TEKS BACAAN —
·····

GAZA (Arrahmah.id) – Dua rumah sakit terbesar di Gaza telah berhenti menerima pasien baru akibat pemboman “Israel” dan kekurangan obat-obatan serta bahan bakar di tengah laporan meningkatnya jumlah kematian di antara pasien dan staf medis.
Al-Shifa dan Al-Quds, rumah sakit terbesar dan kedua terbesar di Gaza, mengatakan pada Ahad (12/11/2023) bahwa mereka telah menghentikan operasi mereka saat Organisasi Kesehatan Dunia (WHO) menyerukan gencatan senjata segera untuk mencegah peningkatan kematian.
Dr Nidal Abu Hadrous, seorang ahli bedah saraf yang bekerja di Rumah Sakit Al-Shifa, mengatakan bahwa para pasien dan staf menghadapi situasi “bencana” tanpa listrik atau air dan tidak ada jalan keluar yang aman, lansir Al Jazeera (13/11).
“Hal ini tidak akan berlangsung lama. Intervensi mendesak untuk menyelamatkan staf dan pasien diperlukan,” kata Abu Hadrous.

·····

Data estimasi pose —
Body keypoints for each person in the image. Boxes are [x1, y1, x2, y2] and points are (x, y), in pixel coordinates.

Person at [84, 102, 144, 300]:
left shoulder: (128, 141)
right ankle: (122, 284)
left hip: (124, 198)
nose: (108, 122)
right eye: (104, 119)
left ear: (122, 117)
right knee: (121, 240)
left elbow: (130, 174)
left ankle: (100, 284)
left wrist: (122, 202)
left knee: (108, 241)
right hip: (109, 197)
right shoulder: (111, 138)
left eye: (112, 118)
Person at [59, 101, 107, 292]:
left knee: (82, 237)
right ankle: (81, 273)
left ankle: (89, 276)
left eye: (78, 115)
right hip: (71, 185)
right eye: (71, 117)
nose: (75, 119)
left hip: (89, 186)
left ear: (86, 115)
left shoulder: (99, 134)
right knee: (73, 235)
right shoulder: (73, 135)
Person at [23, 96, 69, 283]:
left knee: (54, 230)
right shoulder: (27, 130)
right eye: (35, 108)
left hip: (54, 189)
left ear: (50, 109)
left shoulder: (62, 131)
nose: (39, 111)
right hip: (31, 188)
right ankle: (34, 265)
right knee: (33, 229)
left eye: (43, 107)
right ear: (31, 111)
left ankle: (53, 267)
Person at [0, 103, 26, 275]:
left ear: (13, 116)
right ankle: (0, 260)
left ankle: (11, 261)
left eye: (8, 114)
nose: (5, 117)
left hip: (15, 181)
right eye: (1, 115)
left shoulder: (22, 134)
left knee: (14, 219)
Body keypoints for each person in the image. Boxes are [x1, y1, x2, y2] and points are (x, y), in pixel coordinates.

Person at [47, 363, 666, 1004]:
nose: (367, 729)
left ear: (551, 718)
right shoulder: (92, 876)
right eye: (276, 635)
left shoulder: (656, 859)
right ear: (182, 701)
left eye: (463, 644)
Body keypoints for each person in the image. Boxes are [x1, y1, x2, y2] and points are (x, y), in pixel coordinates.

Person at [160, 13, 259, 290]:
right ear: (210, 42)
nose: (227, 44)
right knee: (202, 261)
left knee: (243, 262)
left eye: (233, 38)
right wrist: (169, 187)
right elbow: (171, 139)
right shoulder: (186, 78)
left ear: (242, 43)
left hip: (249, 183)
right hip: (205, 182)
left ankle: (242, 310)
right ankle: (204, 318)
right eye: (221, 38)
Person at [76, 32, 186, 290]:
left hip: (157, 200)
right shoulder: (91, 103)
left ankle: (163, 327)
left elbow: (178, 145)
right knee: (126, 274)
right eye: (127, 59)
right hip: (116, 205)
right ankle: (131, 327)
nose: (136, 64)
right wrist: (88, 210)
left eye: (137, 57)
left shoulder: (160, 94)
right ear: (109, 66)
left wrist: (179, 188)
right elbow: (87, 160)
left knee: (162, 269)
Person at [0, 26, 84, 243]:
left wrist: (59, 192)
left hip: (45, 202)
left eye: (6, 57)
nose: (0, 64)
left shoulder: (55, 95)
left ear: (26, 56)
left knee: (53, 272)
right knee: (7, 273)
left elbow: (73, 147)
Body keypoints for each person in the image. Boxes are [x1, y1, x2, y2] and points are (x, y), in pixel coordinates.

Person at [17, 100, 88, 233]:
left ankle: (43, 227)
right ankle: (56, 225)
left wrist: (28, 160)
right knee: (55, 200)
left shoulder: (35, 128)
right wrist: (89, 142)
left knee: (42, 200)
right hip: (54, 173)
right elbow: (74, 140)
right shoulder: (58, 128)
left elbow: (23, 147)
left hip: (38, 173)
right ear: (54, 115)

·····

SOAL LATIHAN —
[A] Tentukan apakah setiap pernyataan berikut sesuai dengan teks bacaan. Jawab ya atau tidak, lalu kutip kata-kata dari teks bacaan yang menjadi dasarnya.
(i) Al-Quds adalah rumah sakit terbesar kedua di Gaza.
(ii) Dr Nidal Abu Hadrous adalah seorang ahli bedah jantung.
(iii) WHO menyerukan gencatan senjata segera.
[B] Menurut teks bacaan, pada hari dan tanggal berapa Al-Shifa dan Al-Quds menyatakan telah menghentikan operasi mereka?

KUNCI JAWABAN —
[A]
(i) Ya: "Al-Shifa dan Al-Quds, rumah sakit terbesar dan kedua terbesar di Gaza"
(ii) Tidak: "seorang ahli bedah saraf yang bekerja di Rumah Sakit Al-Shifa"
(iii) Ya: "Organisasi Kesehatan Dunia (WHO) menyerukan gencatan senjata segera"

[B] Pada Ahad (12/11/2023).